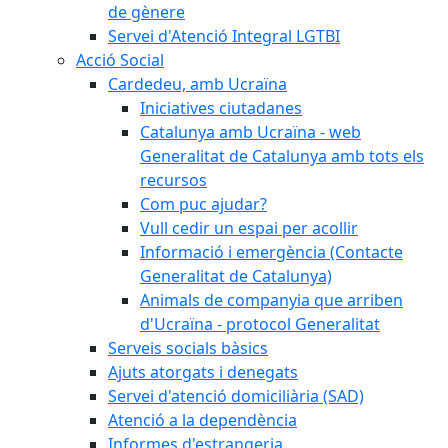
de gènere
Servei d'Atenció Integral LGTBI
Acció Social
Cardedeu, amb Ucraïna
Iniciatives ciutadanes
Catalunya amb Ucraïna - web
Generalitat de Catalunya amb tots els
recursos
Com puc ajudar?
Vull cedir un espai per acollir
Informació i emergència (Contacte
Generalitat de Catalunya)
Animals de companyia que arriben
d'Ucraïna - protocol Generalitat
Serveis socials bàsics
Ajuts atorgats i denegats
Servei d'atenció domiciliària (SAD)
Atenció a la dependència
Informes d'estrangeria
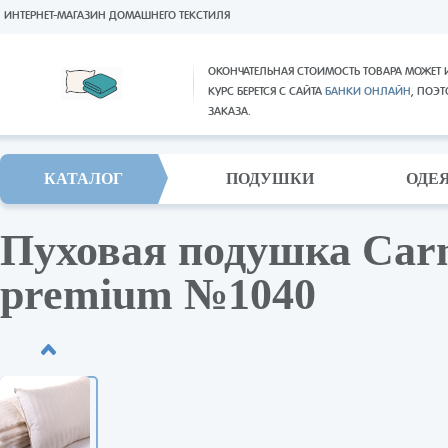
ИНТЕРНЕТ-МАГАЗИН ДОМАШНЕГО ТЕКСТИЛЯ
ОКОНЧАТЕЛЬНАЯ СТОИМОСТЬ ТОВАРА МОЖЕТ 
КУРС БЕРЕТСЯ С САЙТА
БАНКИ ОНЛАЙН
, ПОЭ
ЗАКАЗА.
КАТАЛОГ
ПОДУШКИ
ОДЕ
Пуховая подушка Carm
premium №1040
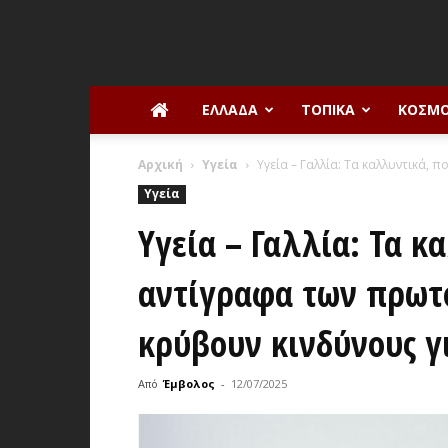
ΕΛΛΆΔΑ
ΤΟΠΙΚΆ
ΚΌΣΜ
Αρχική
Υγεία
Υγεία – Γαλλία: Τα καλλυντικά, 
Υγεία
Υγεία – Γαλλία: Τα κ
αντίγραφα των πρωτ
κρύβουν κινδύνους γ
Από
Έμβολος
-
12/07/2025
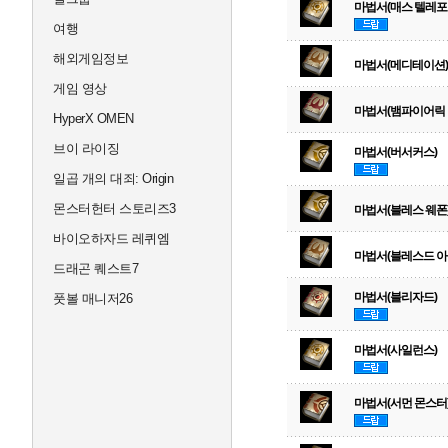
마법서(매스 텔레포
여행
해외게임정보
마법서(메디테이션)
게임 영상
마법서(뱀파이어릭 
HyperX OMEN
브이 라이징
마법서(버서커스)
일곱 개의 대죄: Origin
몬스터헌터 스토리즈3
마법서(블레스 웨폰
바이오하자드 레퀴엠
마법서(블레스드 아
드래곤 퀘스트7
마법서(블리자드)
풋볼 매니저26
마법서(사일런스)
마법서(서먼 몬스터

===============

Exercise description => Once the pictures are dropped, please print every remaining line of the material verbatim.

Response box =>
de gènere
Servei d'Atenció Integral LGTBI
Acció Social
Cardedeu, amb Ucraïna
Iniciatives ciutadanes
Catalunya amb Ucraïna - web
Generalitat de Catalunya amb tots els
recursos
Com puc ajudar?
Vull cedir un espai per acollir
Informació i emergència (Contacte
Generalitat de Catalunya)
Animals de companyia que arriben
d'Ucraïna - protocol Generalitat
Serveis socials bàsics
Ajuts atorgats i denegats
Servei d'atenció domiciliària (SAD)
Atenció a la dependència
Informes d'estrangeria
ИНТЕРНЕТ-МАГАЗИН ДОМАШНЕГО ТЕКСТИЛЯ
ОКОНЧАТЕЛЬНАЯ СТОИМОСТЬ ТОВАРА МОЖЕТ 
КУРС БЕРЕТСЯ С САЙТА
БАНКИ ОНЛАЙН
, ПОЭ
ЗАКАЗА.
КАТАЛОГ
ПОДУШКИ
ОДЕ
Пуховая подушка Carm
premium №1040
ΕΛΛΆΔΑ
ΤΟΠΙΚΆ
ΚΌΣΜ
Αρχική
Υγεία
Υγεία – Γαλλία: Τα καλλυντικά, 
Υγεία
Υγεία – Γαλλία: Τα κ
αντίγραφα των πρωτ
κρύβουν κινδύνους γ
Από
Έμβολος
-
12/07/2025
마법서(매스 텔레포
여행
해외게임정보
마법서(메디테이션)
게임 영상
마법서(뱀파이어릭 
HyperX OMEN
브이 라이징
마법서(버서커스)
일곱 개의 대죄: Origin
몬스터헌터 스토리즈3
마법서(블레스 웨폰
바이오하자드 레퀴엠
마법서(블레스드 아
드래곤 퀘스트7
마법서(블리자드)
풋볼 매니저26
마법서(사일런스)
마법서(서먼 몬스터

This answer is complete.